Recently, I had to install an older version of an R package, because a function was deprecated that I wanted to use. I wanted to install the old version in addition to and not instead of the new version.
This post has been updated in April 2020.
Previously, install_version()
and install_github()
had no lib
argument which made it necessary to use a workaround via the withr package to install to a non-standard library.
Today, these functions pass lib
to install.packages()
, which makes this whole endeavor a lot easier.
Installing Packages to a Custom Location
library("remotes")
library("fs")
In addition to my standard Windows library, I created two new folders to store packages, one for older packages and one for devel versions.
dev_lib <- path_home_r("R/win-library/dev-versions/")
old_lib <- path_home_r("R/win-library/old-versions/")
# dir_create(dev_lib)
# dir_create(old_lib)
The aim was to have a folder structure similar to the one shown below:
C:/Users/hp/Documents/R
└── win-library
├── 3.5
├── 3.6
| ├── ...
| ├── dplyr
| ├── ...
│ ├── MplusAutomation
| └── ...
├── dev-versions
│ └── dplyr
└── old-versions
└── MplusAutomation
Installing Development Packages
The remotes package has many functions to install packages from various sources. The functions in remotes used to live in the devtools package and can still be used via devtools.
Probably the function that is used most is install_github()
, which I use here to install the current version of the dplyr package from https://github.com/tidyverse/dplyr/.
install_github("tidyverse/dplyr", lib = dev_lib, upgrade = "always")
Now, I can either load the CRAN version or the development version.
As of this writing, the new function relocate()
is not yet part of the CRAN version such that the first attempt fails.
head(iris)
#> Sepal.Length Sepal.Width Petal.Length Petal.Width Species
#> 1 5.1 3.5 1.4 0.2 setosa
#> 2 4.9 3.0 1.4 0.2 setosa
#> 3 4.7 3.2 1.3 0.2 setosa
#> 4 4.6 3.1 1.5 0.2 setosa
#> 5 5.0 3.6 1.4 0.2 setosa
#> 6 5.4 3.9 1.7 0.4 setosa
library("dplyr")
packageVersion("dplyr")
#> [1] '0.8.5'
try(relocate(iris, Species))
#> Error in relocate(iris, Species) : could not find function "relocate"
detach("package:dplyr")
library("dplyr", lib.loc = dev_lib)
packageVersion("dplyr")
#> [1] '0.8.99.9002'
head( relocate(iris, Species) )
#> Species Sepal.Length Sepal.Width Petal.Length Petal.Width
#> 1 setosa 5.1 3.5 1.4 0.2
#> 2 setosa 4.9 3.0 1.4 0.2
#> 3 setosa 4.7 3.2 1.3 0.2
#> 4 setosa 4.6 3.1 1.5 0.2
#> 5 setosa 5.0 3.6 1.4 0.2
#> 6 setosa 5.4 3.9 1.7 0.4
Installing Outdated Packages
remotes::install_version()
allows to install an outdated version of a package automatically without having to manually download the archive.
install_version("MplusAutomation", version = "0.7", lib = old_lib)
Now, I can either load the CRAN version or the development version.
In the current CRAN version, the function extractModelSummaries()
is no longer available such that the first attempt fails.
suppressPackageStartupMessages(
library("MplusAutomation")
)
packageVersion("MplusAutomation")
#> [1] '0.7.3'
MplusAutomation::extractModelSummaries()
#> extractModelSummaries has been deprecated. Please use readModels("nameofMplusoutfile.out", what="summaries")$summaries to replicate the old functionality.
detach("package:MplusAutomation")
library("MplusAutomation", lib.loc = old_lib)

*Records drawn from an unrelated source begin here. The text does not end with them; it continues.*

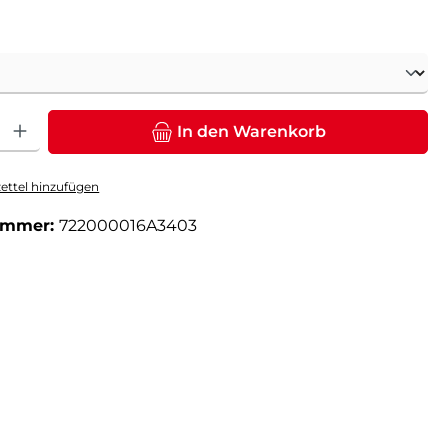
ählen
: Gib den gewünschten Wert ein oder benutze die Schaltflächen um die Anz
In den Warenkorb
ttel hinzufügen
ummer:
722000016A3403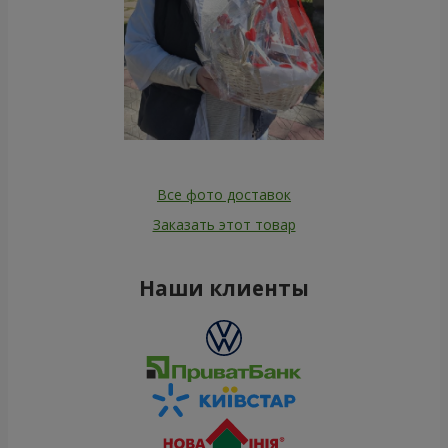
Все фото доставок
Заказать этот товар
Наши клиенты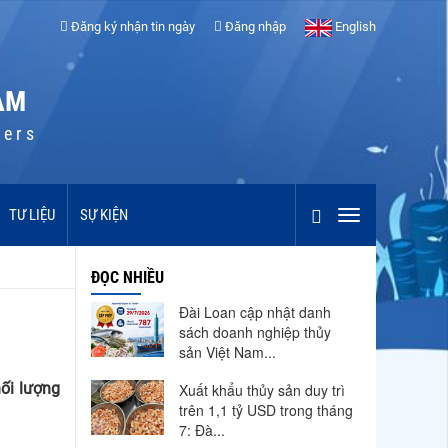
Đăng ký nhận tin ngày
Đăng nhập
English
AM
cers
TƯ LIỆU
SỰ KIỆN
ĐỌC NHIỀU
Đài Loan cập nhật danh
sách doanh nghiệp thủy
sản Việt Nam...
ối lượng
Xuất khẩu thủy sản duy trì
trên 1,1 tỷ USD trong tháng
7: Đà...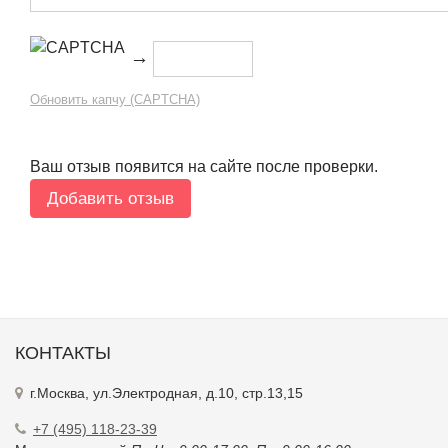
→
Обновить капчу (CAPTCHA)
Ваш отзыв появится на сайте после проверки.
КОНТАКТЫ
г.Москва, ул.Электродная, д.10, стр.13,15
+7 (495) 118-23-39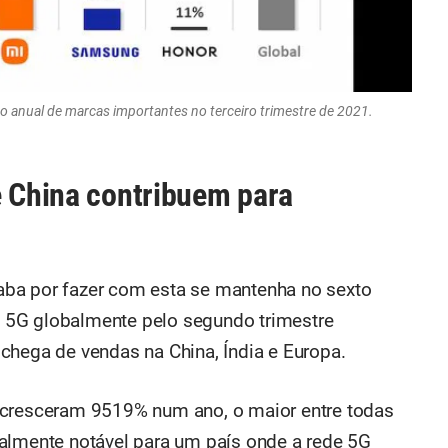
 anual de marcas importantes no terceiro trimestre de 2021.
e China contribuem para
ba por fazer com esta se mantenha no sexto
 5G globalmente pelo segundo trimestre
chega de vendas na China, Índia e Europa.
 cresceram 9519% num ano, o maior entre todas
almente notável para um país onde a rede 5G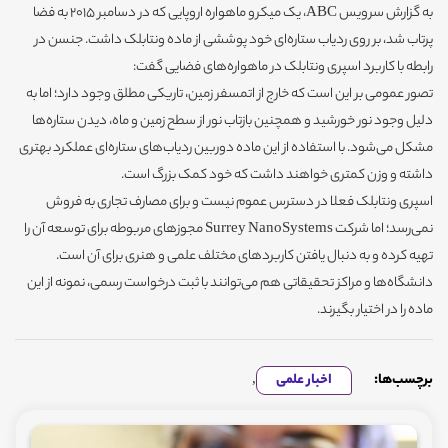
به گزارش سرویس ABC، یک میکرو ماهواره‌ اروپایی که در دسامبر ۲۰۱۵ به فضا
پرتاب شد، بر روی ردیاب ستاره‌ای خود پوششی از ماده ونتابلک داشت. جنسن در
رابطه با کاربرد اسپری ونتابلک در ماهواره‌های فضایی گفت:
تصور عمومی بر این است که خارج از اتمسفر زمین، تاریکی مطلق وجود دارد؛ اما به
دلیل وجود نور خورشید و همچنین بازتاب نور از سطح زمین و ماه، دیدن ستاره‌ها
مشکل می‌شود. با استفاده از این ماده دوربین ردیاب‌های ستاره‌ای عملکرد بهتری
داشته و وزن کمتری خواهند داشت که خود کمک بزرگ است.
اسپری ونتابلک فعلا در دسترس عموم نیست و برای مصارف تجاری به فروش
نمی‌رسد؛ اما شرکت Surrey NanoSystems مجوزهای مربوطه برای توسعه آن را
تهیه کرده و به دنبال یافتن کاربردهای مختلف علمی و هنری برای آن است.
دانشگاه‌ها و مراکز تحقیقاتی هم می‌توانند با ثبت درخواست رسمی، نمونه از این
ماده را در اختیار بگیرند.
برچسب‌ها:
اخبار علمی
,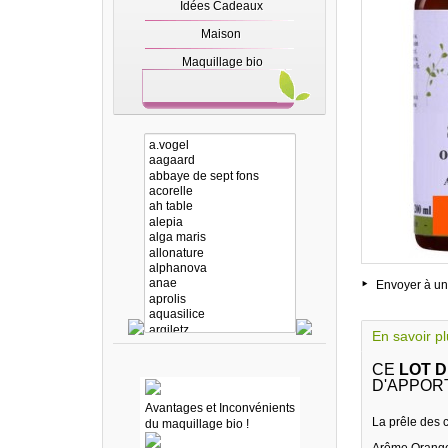
Idées Cadeaux
Maison
Maquillage bio
Envoyer à un
En savoir p
CE
LOT D
D'APPORT
Avantages et Inconvénients
La prêle des c
du maquillage bio !
Arôme Orang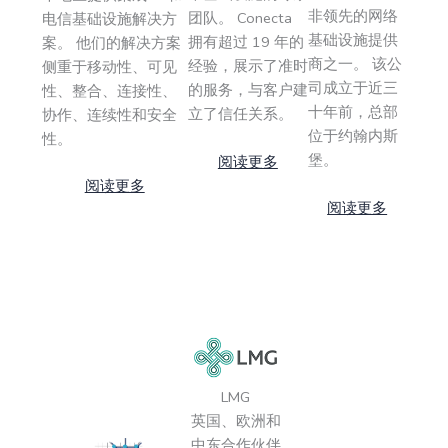
非领先的网络
团队。 Conecta
电信基础设施解决方
基础设施提供
拥有超过 19 年的
案。 他们的解决方案
商之一。 该公
经验，展示了准时
侧重于移动性、可见
司成立于近三
的服务，与客户建
性、整合、连接性、
十年前，总部
立了信任关系。
协作、连续性和安全
位于约翰内斯
性。
堡。
阅读更多
阅读更多
阅读更多
LMG
英国、欧洲和
中东合作伙伴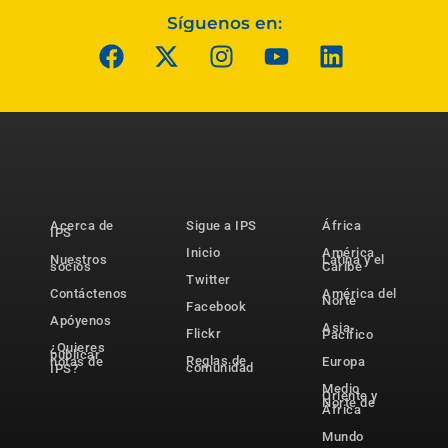
Síguenos en:
Acerca de
Sigue a IPS
África
IPS
Inicio
América
Nuestros
Latina y el
socios
Caribe
Twitter
Contáctenos
América del
Norte
Facebook
Apóyenos
Asia-
Flickr
Pacífico
¿Quieres
publicar
Reglas de
notas de
Europa
comunidad
IPS?
Medio
Oriente y
Norte de
África
Mundo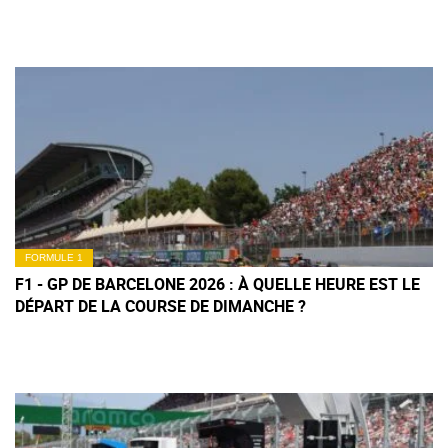
FORMULE 1
F1 - GP DE BARCELONE 2026 : À QUELLE HEURE EST LE
DÉPART DE LA COURSE DE DIMANCHE ?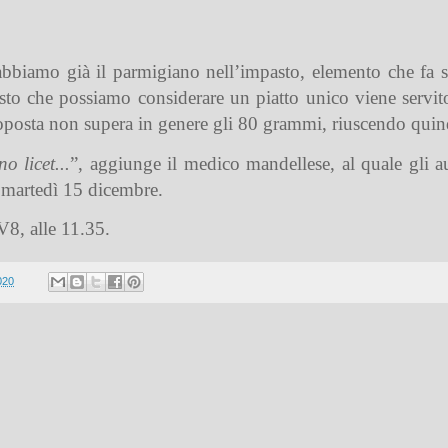
 abbiamo già il parmigiano nell’impasto, elemento che fa s
sto che possiamo considerare un piatto unico viene servit
roposta non supera in genere gli 80 grammi, riuscendo quindi
o licet...
”, aggiunge il medico mandellese, al quale gli
i martedì 15 dicembre.
8, alle 11.35.
020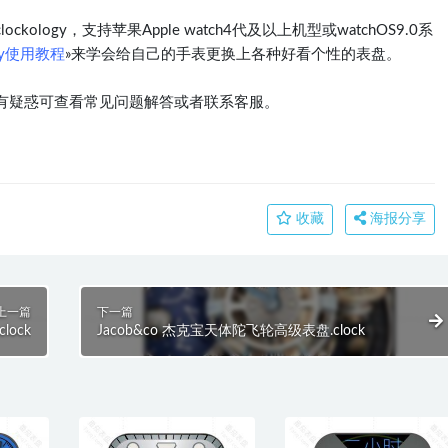
logy，支持苹果Apple watch4代及以上机型或watchOS9.0系
ogy使用教程
»来学会给自己的手表更换上各种好看个性的表盘。
有疑惑可查看常见问题解答或者联系客服。
收藏
海报分享
上一篇
下一篇
lock
Jacob&co 杰克宝天体陀飞轮高级表盘.clock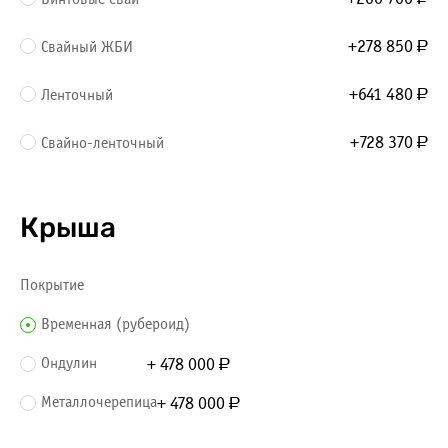
+278 850
Свайный ЖБИ
Р
+641 480
Ленточный
Р
+728 370
Свайно-ленточный
Р
Крыша
Покрытие
Временная (рубероид)
Ондулин
+ 478 000
Р
Металлочерепица
+ 478 000
Р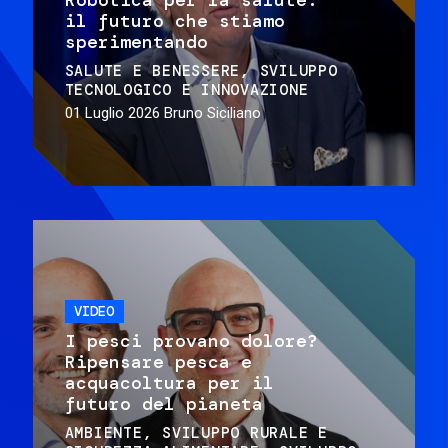
il futuro che stiamo
sperimentando
SALUTE E BENESSERE
SVILUPPO
TECNOLOGICO E INNOVAZIONE
01 Luglio 2026
Bruno Siciliano
VIDEO
I pesci provano dolore?
Ripensare pesca e
acquacoltura per il
futuro del pianeta
AMBIENTE
SVILUPPO RURALE E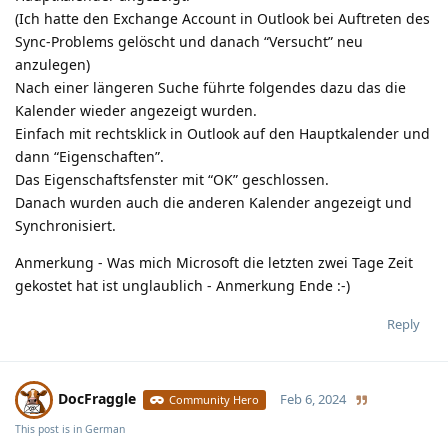
(Ich hatte den Exchange Account in Outlook bei Auftreten des
Sync-Problems gelöscht und danach “Versucht” neu
anzulegen)
Nach einer längeren Suche führte folgendes dazu das die
Kalender wieder angezeigt wurden.
Einfach mit rechtsklick in Outlook auf den Hauptkalender und
dann “Eigenschaften”.
Das Eigenschaftsfenster mit “OK” geschlossen.
Danach wurden auch die anderen Kalender angezeigt und
Synchronisiert.
Anmerkung - Was mich Microsoft die letzten zwei Tage Zeit
gekostet hat ist unglaublich - Anmerkung Ende :-)
Reply
DocFraggle
Feb 6, 2024
Community Hero
This post is in
German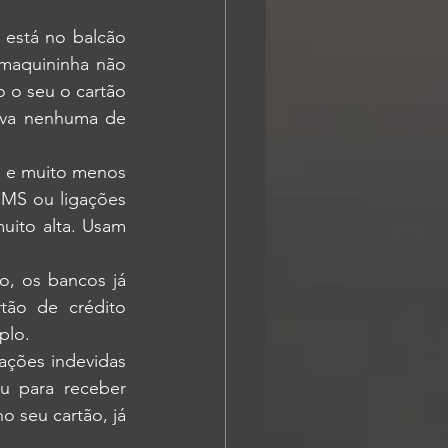
está no balcão 
maquininha não 
 o seu o cartão 
tiva nenhuma de 
s e muito menos 
MS ou ligações 
ito alta. Usam 
o, os bancos já 
ão de crédito 
plo.
ações indevidas 
 para receber 
 seu cartão, já 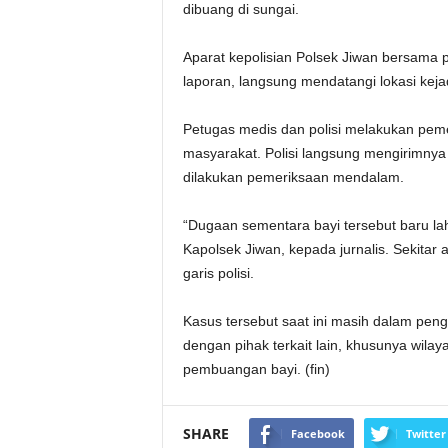
dibuang di sungai.
Aparat kepolisian Polsek Jiwan bersam
laporan, langsung mendatangi lokasi keja
Petugas medis dan polisi melakukan pemeri
masyarakat. Polisi langsung mengirimn
dilakukan pemeriksaan mendalam.
“Dugaan sementara bayi tersebut baru lah
Kapolsek Jiwan, kepada jurnalis. Sekita
garis polisi.
Kasus tersebut saat ini masih dalam pengu
dengan pihak terkait lain, khusunya wila
pembuangan bayi. (fin)
SHARE
Facebook
Twitter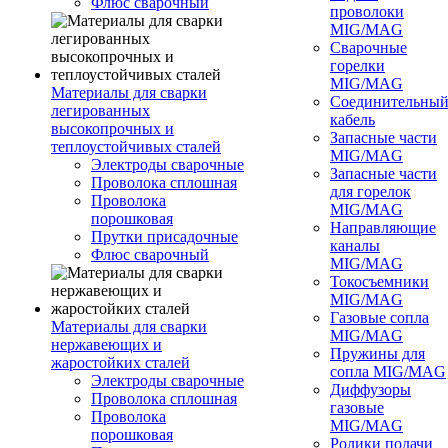
Флюс сварочный
проволоки
MIG/MAG
Сварочные
горелки
MIG/MAG
Материалы для сварки
Соединительны
легированных
кабель
высокопрочных и
Запасные части
теплоустойчивых сталей
MIG/MAG
Электроды сварочные
Запасные части
Проволока сплошная
для горелок
Проволока
MIG/MAG
порошковая
Направляющие
Прутки присадочные
каналы
Флюс сварочный
MIG/MAG
Токосъемники
MIG/MAG
Газовые сопла
Материалы для сварки
MIG/MAG
нержавеющих и
Пружины для
жаростойких сталей
сопла MIG/MAG
Электроды сварочные
Диффузоры
Проволока сплошная
газовые
Проволока
MIG/MAG
порошковая
Ролики подачи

packageVersion("MplusAutomation")
#> [1] '0.7'
# works with a valid target:
# MplusAutomation::extractModelSummaries(target = NULL)
Special cases
As noted above, the package withr can give you further control if that is necessary.
In the original version of this blog post, I used with_libpaths()
, since install_github()
did not accept a lib
argument in the past.
library("withr")
with_libpaths(new = dev_lib,
code = install_github("tidyverse/dplyr",
dependencies = FALSE))
Reproducibility via a Project-Specific Library
Sometimes, you want more control. You may want to specify exactly the version of an R package that should be used (e.g., dplyr 0.8.0.1). This is the time for a dependency management system that allows you to have project-specific libraries. In R, this is best managed by means of the packrat package or its successor, the renv package.